> Exercise aim
Copy out each line below that has the word "logic" in it.

════════

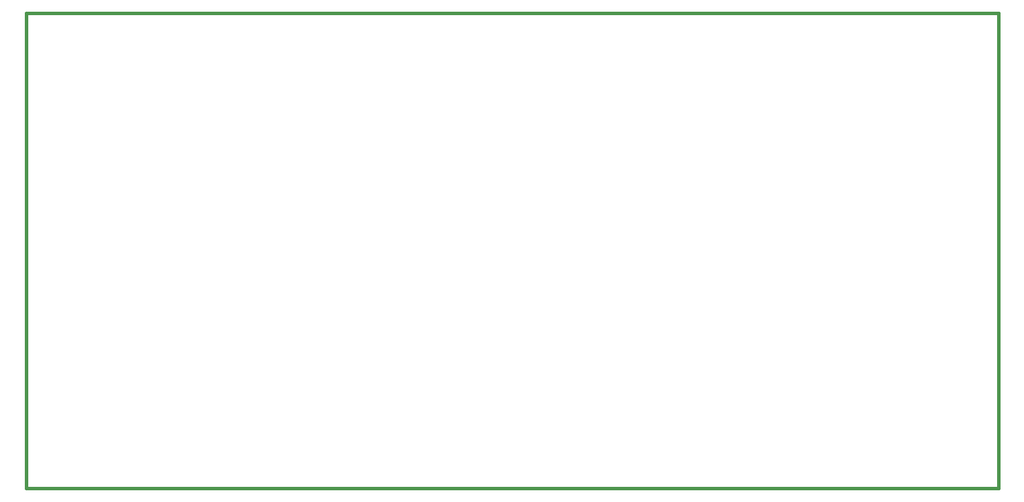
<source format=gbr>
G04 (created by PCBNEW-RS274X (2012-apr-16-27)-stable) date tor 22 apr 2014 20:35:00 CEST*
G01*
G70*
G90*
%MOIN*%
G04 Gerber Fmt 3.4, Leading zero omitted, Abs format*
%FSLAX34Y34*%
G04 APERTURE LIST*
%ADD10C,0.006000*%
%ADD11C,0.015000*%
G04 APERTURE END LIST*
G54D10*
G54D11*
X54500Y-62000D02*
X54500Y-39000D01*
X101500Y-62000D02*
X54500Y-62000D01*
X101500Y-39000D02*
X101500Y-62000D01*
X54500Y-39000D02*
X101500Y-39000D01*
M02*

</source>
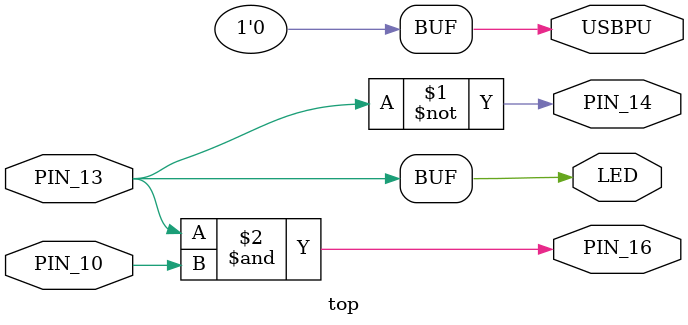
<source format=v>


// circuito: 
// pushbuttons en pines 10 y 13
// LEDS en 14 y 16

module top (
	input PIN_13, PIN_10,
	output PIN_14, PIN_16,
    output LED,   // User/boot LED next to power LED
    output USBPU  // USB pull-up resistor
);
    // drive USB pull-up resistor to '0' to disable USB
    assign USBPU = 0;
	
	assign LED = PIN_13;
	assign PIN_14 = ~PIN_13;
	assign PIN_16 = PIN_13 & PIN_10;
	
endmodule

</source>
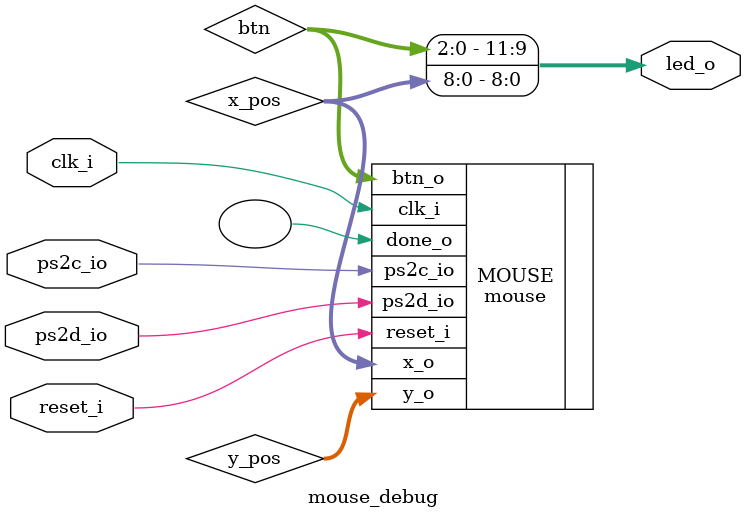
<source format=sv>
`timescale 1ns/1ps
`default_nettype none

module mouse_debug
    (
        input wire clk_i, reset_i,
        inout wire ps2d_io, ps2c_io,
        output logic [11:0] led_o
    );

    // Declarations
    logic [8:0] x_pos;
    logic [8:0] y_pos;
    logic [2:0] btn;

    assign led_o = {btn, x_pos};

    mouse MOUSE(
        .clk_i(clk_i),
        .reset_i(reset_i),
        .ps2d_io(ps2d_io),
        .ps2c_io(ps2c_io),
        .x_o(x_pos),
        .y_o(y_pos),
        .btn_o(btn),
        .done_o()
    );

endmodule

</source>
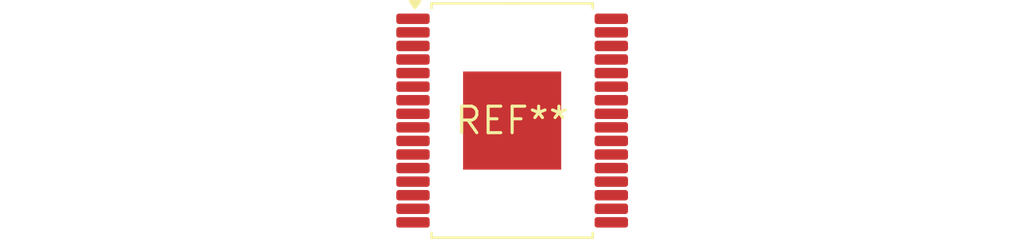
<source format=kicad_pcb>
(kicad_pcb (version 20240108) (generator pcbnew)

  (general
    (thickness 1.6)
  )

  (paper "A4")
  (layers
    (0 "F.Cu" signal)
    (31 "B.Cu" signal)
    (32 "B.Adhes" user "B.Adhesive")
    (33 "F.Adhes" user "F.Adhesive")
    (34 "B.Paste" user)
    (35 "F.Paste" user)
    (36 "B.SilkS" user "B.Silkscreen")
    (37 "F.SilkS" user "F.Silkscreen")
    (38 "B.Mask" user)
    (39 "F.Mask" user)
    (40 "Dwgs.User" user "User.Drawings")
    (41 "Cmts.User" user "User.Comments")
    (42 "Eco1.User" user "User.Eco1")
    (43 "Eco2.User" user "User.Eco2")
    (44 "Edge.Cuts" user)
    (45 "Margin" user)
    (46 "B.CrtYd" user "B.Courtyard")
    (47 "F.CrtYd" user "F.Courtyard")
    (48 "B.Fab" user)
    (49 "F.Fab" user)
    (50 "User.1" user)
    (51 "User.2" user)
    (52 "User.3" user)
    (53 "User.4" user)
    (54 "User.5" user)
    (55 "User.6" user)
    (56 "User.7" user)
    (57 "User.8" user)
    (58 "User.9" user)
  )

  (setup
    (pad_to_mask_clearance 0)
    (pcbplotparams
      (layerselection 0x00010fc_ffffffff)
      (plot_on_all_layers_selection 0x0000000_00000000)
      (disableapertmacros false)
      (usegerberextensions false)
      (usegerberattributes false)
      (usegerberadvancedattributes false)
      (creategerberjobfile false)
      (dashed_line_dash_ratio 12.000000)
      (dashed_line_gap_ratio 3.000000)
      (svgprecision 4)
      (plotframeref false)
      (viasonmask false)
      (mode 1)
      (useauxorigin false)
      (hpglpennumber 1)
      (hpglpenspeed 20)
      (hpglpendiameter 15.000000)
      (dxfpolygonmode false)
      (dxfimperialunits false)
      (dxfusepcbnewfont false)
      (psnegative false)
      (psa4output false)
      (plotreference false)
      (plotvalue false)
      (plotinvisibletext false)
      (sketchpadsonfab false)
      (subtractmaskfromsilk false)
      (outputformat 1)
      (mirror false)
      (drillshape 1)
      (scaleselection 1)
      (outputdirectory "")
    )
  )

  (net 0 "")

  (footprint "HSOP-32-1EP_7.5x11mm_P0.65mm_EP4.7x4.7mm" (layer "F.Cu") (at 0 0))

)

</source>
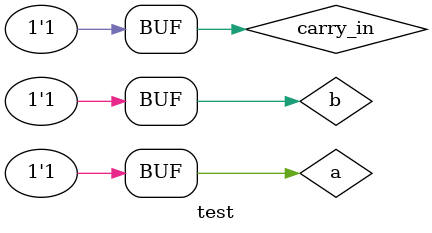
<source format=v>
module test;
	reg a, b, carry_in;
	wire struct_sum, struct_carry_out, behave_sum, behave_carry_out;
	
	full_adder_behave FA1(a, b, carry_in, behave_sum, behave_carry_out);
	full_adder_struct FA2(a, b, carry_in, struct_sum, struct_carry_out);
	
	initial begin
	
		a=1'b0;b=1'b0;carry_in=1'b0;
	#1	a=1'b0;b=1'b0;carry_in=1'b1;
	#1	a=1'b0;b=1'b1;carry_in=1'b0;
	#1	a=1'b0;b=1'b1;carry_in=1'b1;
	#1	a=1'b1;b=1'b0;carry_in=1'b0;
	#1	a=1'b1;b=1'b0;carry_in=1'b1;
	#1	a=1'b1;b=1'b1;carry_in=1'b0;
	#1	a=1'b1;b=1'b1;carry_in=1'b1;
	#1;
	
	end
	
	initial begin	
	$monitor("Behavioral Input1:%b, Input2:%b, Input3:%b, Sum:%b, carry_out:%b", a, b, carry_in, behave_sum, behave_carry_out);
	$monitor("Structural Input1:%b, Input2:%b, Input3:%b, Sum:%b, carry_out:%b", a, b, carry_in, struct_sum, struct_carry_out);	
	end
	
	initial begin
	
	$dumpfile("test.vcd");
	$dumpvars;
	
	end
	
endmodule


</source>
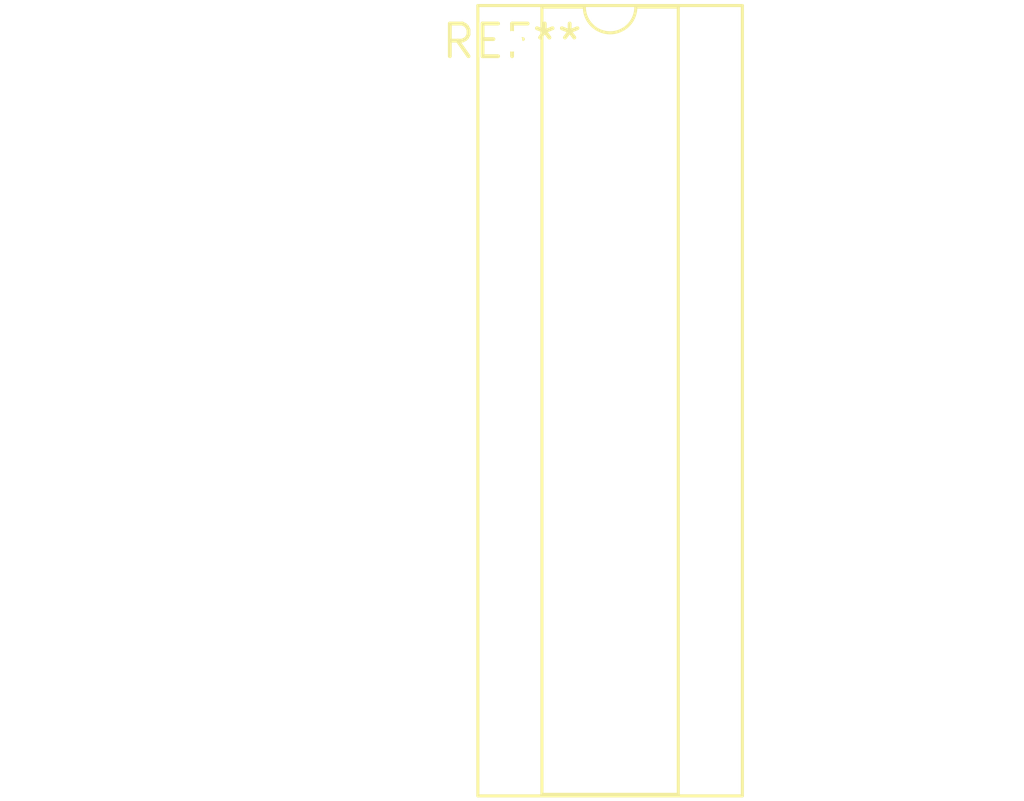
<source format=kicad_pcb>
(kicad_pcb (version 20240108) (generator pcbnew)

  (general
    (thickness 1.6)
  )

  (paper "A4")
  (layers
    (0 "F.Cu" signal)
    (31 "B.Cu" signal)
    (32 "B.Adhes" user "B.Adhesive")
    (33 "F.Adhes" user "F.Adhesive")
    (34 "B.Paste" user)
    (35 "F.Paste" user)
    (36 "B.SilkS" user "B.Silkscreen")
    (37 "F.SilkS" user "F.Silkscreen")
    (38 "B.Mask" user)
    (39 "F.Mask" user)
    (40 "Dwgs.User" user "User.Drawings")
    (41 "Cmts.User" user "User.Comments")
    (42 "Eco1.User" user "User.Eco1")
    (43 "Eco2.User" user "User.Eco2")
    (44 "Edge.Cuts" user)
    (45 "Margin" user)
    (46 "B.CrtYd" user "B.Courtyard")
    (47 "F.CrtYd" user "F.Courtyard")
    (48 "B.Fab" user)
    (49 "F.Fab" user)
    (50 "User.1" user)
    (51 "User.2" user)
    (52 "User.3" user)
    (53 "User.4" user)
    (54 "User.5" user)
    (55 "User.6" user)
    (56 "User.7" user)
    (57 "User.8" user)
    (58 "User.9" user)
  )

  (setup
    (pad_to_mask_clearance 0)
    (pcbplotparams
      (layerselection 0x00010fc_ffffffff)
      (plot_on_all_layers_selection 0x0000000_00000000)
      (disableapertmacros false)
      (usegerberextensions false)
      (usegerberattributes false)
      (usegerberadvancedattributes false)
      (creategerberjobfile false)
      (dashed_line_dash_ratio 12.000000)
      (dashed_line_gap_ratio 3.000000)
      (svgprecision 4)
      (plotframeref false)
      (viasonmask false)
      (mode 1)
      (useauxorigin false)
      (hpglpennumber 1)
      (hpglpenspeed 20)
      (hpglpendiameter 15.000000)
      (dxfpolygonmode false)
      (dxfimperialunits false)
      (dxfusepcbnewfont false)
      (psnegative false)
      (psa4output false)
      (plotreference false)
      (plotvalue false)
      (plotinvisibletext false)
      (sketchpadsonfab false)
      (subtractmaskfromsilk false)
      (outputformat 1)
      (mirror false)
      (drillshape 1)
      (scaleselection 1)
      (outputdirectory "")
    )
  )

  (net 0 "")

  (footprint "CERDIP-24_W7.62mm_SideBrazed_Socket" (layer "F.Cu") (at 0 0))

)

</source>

════════

> Exercise response
        output logic [11:0] led_o
    logic [8:0] x_pos;
    logic [8:0] y_pos;
    logic [2:0] btn;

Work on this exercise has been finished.